’You will want to hear a word about myself. I am much better, partly I confess owing to the warmth of the climate, which certainly agrees with me. I may feel less well as we draw by-and-by to the south once more.
’I can’t take strong exercise, and that is a privation. It did me good, and I feel the want of it; but I am much better than I was a year or ten months ago, and I do my work very fairly, and get about better than I expected. Remember me kindly to Mrs. Atkin and Mary, and believe me to be
’Your very sincere Friend,
‘J. C. Patteson.’
Mr. Brooke and Edward Wogale had had a far more trying sojourn at Florida.
’Wogale suffered much from his eyes; and the labour ships were frequently on the coast—all the three varieties: the fairly conducted one with a Government agent on board; the “Snatch-snatch,” which only inveigled, but did not kill without necessity; and the “Kill-kill,” which absolutely came head-hunting. It was a dreary eleven weeks.
’On July 11, a “Sydney vessel,” as the natives called it, was on the west of the island, and nine natives were reported to Mr Brooke as having been killed, and with so much evidence that he had no doubt on the subject.
’On the 13th Takua came to him to say the “Kill-kill” vessel had anchored four miles off. What was he to do?
’"How was it you and Bisope came first, and then these slaughterers? Do you send them?”
’Mr. Brooke advised them to remain on shore; but if the strangers landed and wanted to kill or burn them, to fight for their lives. “Your words are the words of a chief,” said Takua.
’This ship, however, sailed away; but on August 13 another came, much like the “Southern Cross,” and canoes went out to her, in one of them Dudley Lankona. These returned safely, but without selling their fruit; and Dudley related that the men said, “Bishop and Brooke were bad, but they themselves were good, and had pipes and tobacco for those who would go with them.”
’These, however, went away without doing them harm, only warning them that another vessel which was becalmed near at hand was a “killer,” and the people were so uneasy about her that Mr. Brooke went on board, and was taken by the captain for a maker of cocoa-nut oil. He was a Scotchman, from Tanna, where he had settled, and was in search of labourers; a good-natured friendly kind of person on the whole, though regarding natives as creatures for capture.

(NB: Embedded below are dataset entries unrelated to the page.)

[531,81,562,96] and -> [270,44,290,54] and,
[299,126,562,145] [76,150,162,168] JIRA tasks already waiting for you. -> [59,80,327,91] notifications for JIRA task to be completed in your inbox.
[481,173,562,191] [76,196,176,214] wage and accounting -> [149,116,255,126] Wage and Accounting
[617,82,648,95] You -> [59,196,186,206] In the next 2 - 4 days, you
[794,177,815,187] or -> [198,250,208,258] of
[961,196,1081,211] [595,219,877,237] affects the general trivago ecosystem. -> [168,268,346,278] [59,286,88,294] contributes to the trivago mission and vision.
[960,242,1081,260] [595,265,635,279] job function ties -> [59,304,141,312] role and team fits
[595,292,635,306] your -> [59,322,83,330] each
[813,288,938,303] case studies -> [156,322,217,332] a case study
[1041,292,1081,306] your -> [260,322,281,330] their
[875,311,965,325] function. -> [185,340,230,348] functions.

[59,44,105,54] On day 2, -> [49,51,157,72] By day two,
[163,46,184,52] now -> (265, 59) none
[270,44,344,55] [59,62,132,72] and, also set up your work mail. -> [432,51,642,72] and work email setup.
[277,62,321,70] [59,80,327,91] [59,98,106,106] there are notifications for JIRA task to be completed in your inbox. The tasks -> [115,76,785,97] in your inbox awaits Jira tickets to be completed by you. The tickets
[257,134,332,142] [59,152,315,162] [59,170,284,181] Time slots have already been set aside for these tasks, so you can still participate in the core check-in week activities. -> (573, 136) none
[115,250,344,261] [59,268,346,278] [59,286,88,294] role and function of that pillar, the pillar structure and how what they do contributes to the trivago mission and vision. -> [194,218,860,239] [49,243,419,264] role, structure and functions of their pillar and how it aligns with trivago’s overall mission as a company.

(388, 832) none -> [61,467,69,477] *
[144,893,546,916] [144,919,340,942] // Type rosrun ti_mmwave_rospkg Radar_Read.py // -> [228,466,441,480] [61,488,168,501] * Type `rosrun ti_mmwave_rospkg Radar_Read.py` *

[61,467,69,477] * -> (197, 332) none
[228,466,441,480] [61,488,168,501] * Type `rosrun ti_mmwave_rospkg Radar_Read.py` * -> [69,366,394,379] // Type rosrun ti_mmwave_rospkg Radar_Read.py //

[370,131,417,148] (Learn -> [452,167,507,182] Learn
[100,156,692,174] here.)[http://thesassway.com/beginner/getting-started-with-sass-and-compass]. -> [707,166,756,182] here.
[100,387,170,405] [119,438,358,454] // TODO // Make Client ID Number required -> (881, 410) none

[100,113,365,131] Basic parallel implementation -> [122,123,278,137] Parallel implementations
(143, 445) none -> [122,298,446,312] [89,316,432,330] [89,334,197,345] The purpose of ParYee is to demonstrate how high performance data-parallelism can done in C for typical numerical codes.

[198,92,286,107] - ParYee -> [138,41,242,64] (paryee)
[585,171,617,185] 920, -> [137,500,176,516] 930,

’"If I get a chance to carry a lot of them off,” he said, “I’ll do it; but killing is not my creed.”
’Mr. Brooke hinted that the natives might attack him, and he pointed to six muskets. “That’s only a few of them. Let them come. We’ll give it them pretty strong.”
’He was rather taken aback when he found that he was talking to a clergyman. “Well, wherever you go nowadays there’s missionaries. Who would have thought you’d got so far down?”